▶ [Do this] Carry on the article about the statue of Hermes and the infant Dionysus from its last sentence.

▶ [Extract to read]
────────────────────────────────────────

Hermes and the Infant Dionysus

Hermes and the Infant Dionysos, Archaeological Museum of Olympia

Hermes and the Infant Dionysus, also known as the Hermes of Praxiteles or the Hermes of Olympia is an ancient Greek sculpture of Hermes and the infant Dionysus discovered in 1877 in the ruins of the Temple of Hera, Olympia, in Greece. It is displayed at the Archaeological Museum of Olympia.

It is traditionally attributed to Praxiteles and dated to the 4th century BC, based on a remark by the 2nd century Greek traveller Pausanias, and has made a major contribution to the definition of Praxitelean style. Its attribution is, however, the object of fierce controversy among art historians.

The sculpture is unlikely to have been one of Praxiteles' famous works, as no ancient replicas of it have been identified. The documentary evidence associating the work with Praxiteles is based on a passing mention by the 2nd-century AD traveller Pausanias.


In 1874, the Greek state signed an agreement with Germany for an archaeological exploration of the Olympia site,[1] which was first dug in the French Morea expedition of 1829. The German excavations in 1875 were led by Ernst Curtius. On 8 May 1877, in the temple of Hera, he uncovered the body (head, torso, legs, left arm) of a statue of a young man resting against a tree trunk covered by a mantle. Protected by the thick clay layer above it, it was in an exceptionally good state of preservation.

It took six more separate discoveries to uncover the rest of the statue as it is displayed today. Hermes is still missing his right forearm, two fingers of his left hand, both forearms below the elbow, the left foot and his penis, whilst Dionysus is missing his arms (except the right hand on Hermes's shoulder) and the end of his right foot. Much of the tree trunk and the plinth are also lost. However, an ancient base survives, made of a grey limestone block between two blocks of marble.

────────────────────────────────────────

▶ [Items listed in a dataset]

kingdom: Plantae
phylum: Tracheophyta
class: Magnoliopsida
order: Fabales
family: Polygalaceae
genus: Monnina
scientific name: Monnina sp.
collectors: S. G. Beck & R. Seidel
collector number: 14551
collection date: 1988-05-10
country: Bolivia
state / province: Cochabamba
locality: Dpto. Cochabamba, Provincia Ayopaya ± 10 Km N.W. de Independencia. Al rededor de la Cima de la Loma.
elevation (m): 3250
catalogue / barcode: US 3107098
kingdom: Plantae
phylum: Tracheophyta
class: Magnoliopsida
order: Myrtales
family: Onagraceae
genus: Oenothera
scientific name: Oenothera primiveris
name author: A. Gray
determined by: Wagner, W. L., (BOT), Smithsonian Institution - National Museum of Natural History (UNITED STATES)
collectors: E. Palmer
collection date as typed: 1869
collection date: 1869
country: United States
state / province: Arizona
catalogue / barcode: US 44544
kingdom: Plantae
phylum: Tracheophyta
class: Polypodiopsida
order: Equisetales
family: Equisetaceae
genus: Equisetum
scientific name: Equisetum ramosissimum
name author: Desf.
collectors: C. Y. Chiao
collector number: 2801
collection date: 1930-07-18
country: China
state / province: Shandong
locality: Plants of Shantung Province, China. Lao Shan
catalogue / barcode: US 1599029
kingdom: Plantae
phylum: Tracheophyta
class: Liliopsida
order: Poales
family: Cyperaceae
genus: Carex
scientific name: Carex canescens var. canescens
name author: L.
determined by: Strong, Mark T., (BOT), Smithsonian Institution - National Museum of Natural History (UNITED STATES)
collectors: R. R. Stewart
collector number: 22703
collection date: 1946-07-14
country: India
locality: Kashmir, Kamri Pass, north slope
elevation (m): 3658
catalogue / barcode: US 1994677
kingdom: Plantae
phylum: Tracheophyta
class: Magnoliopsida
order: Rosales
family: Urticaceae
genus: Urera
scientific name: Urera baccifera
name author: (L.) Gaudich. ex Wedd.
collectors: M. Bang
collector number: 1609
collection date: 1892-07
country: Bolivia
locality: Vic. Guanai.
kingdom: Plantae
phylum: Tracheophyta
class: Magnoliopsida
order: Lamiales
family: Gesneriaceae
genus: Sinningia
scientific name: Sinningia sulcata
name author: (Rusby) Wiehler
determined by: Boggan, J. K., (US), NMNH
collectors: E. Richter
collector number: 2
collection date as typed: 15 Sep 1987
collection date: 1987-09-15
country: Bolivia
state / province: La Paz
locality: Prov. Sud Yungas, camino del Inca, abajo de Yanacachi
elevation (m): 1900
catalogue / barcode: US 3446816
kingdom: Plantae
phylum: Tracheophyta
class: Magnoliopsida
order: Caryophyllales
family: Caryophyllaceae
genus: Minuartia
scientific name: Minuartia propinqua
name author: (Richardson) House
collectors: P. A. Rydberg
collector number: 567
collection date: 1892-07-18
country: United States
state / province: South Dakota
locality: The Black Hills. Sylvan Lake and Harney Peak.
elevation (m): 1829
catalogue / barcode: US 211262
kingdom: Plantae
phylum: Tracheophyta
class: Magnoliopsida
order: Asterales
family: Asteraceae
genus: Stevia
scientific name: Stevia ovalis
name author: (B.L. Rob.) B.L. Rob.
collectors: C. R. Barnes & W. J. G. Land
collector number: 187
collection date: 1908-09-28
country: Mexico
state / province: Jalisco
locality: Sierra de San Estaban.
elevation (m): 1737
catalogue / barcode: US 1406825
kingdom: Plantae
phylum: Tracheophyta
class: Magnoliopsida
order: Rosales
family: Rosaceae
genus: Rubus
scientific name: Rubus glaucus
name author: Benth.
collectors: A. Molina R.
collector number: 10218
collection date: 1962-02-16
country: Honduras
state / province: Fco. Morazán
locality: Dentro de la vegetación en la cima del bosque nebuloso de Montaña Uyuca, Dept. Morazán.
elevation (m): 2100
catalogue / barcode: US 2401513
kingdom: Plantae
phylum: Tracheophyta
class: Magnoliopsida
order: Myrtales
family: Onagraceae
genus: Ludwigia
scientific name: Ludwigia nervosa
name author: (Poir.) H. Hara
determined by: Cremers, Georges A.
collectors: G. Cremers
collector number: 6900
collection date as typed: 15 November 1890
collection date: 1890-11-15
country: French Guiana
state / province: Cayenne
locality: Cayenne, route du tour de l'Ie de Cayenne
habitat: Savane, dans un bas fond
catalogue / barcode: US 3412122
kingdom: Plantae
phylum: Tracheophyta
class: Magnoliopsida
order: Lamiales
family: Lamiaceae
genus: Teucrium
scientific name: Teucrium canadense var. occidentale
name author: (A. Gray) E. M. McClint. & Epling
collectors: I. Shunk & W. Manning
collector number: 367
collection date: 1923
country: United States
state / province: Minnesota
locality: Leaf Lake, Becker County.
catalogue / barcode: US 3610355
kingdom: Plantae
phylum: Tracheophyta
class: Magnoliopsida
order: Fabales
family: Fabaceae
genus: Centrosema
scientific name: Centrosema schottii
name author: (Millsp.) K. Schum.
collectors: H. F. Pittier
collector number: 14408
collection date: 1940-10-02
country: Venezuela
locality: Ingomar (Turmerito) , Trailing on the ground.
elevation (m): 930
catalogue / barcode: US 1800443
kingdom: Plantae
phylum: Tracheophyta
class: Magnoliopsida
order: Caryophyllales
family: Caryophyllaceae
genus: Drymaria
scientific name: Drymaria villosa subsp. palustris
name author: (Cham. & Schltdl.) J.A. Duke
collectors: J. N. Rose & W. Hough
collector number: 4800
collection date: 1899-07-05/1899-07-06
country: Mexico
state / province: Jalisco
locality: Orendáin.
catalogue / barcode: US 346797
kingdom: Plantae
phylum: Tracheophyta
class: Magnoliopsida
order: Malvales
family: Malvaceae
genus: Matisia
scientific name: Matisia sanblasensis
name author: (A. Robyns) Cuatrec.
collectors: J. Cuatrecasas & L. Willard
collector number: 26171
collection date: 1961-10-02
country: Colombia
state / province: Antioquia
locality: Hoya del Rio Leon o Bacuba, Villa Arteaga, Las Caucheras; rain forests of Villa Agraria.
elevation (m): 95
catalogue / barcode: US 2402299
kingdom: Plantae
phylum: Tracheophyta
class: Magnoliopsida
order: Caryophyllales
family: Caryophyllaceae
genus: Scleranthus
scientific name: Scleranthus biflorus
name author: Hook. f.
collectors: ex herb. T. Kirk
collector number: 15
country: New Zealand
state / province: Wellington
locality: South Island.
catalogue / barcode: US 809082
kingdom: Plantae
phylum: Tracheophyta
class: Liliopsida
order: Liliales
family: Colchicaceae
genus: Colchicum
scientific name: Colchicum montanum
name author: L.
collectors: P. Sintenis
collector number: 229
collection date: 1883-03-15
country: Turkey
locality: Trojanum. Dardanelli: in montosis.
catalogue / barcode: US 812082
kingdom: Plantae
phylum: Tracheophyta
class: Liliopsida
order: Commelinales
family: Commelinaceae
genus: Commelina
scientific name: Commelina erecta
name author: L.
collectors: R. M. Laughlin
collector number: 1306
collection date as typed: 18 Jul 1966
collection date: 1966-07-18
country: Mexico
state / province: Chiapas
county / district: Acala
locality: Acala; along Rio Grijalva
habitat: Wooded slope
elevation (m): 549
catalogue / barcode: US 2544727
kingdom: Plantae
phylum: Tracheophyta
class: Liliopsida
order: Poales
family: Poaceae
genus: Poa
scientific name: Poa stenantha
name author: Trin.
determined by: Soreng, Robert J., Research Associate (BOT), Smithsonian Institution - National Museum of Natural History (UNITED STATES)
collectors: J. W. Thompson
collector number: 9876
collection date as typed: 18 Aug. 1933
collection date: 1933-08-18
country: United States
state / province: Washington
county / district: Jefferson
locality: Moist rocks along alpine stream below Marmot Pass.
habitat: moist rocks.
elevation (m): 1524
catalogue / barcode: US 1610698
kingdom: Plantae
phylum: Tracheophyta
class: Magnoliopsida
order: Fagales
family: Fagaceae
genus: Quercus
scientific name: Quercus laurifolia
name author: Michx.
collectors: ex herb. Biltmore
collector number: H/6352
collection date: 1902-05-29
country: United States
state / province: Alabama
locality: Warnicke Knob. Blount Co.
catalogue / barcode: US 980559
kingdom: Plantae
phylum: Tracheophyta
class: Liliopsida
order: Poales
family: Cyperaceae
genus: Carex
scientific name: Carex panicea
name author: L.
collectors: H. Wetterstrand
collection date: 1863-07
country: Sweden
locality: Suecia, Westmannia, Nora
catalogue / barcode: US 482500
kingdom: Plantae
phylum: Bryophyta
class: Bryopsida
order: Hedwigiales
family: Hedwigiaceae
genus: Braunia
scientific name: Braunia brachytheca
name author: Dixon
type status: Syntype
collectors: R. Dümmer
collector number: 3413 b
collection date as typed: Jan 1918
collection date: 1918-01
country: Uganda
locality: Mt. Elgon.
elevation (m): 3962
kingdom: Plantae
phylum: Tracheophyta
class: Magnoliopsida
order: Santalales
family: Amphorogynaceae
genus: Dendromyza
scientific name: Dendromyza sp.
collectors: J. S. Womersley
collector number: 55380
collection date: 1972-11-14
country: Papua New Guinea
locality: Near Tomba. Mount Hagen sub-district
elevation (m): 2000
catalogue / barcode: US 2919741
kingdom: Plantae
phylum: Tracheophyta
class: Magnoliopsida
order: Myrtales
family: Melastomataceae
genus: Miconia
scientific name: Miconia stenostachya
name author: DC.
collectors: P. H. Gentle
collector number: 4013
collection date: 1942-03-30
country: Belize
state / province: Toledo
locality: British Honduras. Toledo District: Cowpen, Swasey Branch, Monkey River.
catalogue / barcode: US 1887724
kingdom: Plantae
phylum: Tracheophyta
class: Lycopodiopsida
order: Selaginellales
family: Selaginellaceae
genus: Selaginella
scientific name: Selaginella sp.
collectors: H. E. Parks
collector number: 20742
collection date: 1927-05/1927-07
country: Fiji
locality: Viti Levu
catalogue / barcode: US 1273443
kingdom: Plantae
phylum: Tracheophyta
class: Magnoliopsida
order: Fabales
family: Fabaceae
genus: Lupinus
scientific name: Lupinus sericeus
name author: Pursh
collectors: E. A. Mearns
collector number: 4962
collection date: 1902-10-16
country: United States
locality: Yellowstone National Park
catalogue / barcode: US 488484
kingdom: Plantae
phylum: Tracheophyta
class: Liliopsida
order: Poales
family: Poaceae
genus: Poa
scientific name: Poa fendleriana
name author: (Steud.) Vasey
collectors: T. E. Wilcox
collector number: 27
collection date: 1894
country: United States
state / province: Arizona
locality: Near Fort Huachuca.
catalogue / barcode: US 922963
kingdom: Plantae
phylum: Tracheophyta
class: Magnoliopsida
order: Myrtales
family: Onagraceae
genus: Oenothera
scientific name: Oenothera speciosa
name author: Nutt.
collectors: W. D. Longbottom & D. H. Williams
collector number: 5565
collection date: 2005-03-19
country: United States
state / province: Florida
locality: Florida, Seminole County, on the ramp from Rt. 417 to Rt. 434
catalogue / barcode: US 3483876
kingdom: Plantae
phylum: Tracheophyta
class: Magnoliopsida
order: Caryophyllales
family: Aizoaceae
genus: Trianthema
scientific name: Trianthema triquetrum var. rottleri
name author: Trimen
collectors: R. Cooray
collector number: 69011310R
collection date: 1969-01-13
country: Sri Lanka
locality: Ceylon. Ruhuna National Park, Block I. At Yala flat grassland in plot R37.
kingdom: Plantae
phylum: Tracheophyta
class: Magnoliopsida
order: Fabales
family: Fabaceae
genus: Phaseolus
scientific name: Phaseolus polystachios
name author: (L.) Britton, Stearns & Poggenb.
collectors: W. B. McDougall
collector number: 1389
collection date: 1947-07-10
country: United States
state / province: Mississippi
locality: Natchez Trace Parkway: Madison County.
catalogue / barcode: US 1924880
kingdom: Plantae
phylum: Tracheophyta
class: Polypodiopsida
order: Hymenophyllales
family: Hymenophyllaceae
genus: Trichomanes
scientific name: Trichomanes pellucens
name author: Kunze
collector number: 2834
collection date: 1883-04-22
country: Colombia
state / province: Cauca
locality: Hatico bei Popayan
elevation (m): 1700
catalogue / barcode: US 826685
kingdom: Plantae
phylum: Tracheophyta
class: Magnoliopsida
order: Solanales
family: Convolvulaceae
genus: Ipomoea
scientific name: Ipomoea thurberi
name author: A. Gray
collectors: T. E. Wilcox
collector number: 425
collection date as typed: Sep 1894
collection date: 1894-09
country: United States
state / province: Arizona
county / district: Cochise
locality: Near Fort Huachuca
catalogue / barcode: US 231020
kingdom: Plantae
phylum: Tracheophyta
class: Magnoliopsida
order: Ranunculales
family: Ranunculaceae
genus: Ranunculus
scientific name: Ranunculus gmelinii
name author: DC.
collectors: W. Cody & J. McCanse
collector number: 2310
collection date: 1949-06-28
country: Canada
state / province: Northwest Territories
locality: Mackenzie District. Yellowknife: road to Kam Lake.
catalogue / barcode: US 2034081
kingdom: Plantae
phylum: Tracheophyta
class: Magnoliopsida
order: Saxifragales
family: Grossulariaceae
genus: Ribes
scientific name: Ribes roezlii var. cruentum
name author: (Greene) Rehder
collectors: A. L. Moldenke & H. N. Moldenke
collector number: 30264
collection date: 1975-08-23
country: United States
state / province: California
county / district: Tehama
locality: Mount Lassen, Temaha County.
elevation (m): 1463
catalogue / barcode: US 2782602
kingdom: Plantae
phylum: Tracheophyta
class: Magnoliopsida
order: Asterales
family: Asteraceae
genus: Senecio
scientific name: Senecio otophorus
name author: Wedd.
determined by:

────────────────────────────────────────

▶ [Answer below]
Technical considerations

Head of the Hermes figure, remarkable for its highly polished finish

The group is sculpted from a block of the best quality of Parian marble. Hermes measures 2.10/2.12 m, 3.70 m with the base. The right foot of Hermes is integral with a section of the base, which has undergone some adjustment in antiquity.

The face and torso of Hermes are striking for their highly polished, glowing surface, which John Boardman half-jokingly attributed to generations of female temple workers.[2] The back, by contrast, shows the marks of the rasp and chisel, and the rest of the sculpture is incompletely finished.

At the time of its discovery, the hair retained slight traces of cinnabar,[3] a form of mercury sulfate with a red color, perhaps a preparation for gilding.[4] Cinnabar tints are retained on the sandal straps of the original foot, with traces of gilding. The sandal also bears the motif of a Heraclean knot, which was probably extended in paint.



The Resting Satyr, Roman copy of another work attributed to Praxiteles, Capitoline Museums


Papposilenus bearing the infant Dionysos, variant on the Olympia Hermes, c. 350-300 BC, musée du Louvre


  1. (French) Helmut Kyrieleis, "Les fouilles allemandes à Olympie", in Olympie, from a conference at the Louvre from 18 January to 15 March 1999, Documentation française, Paris, 2001, p. 50.
  2. Boardman, La Sculpture grecque du second classicisme, Thames & Hudson, Paris, 1998, p. 53.
  3. Noted by Alfred Emerson, "Letter from Olympia", The American Journal of Archaeology and of the History of Fine Arts 3.1-2, (June 1887), p. 96..
  4. Carpenter, p. 7.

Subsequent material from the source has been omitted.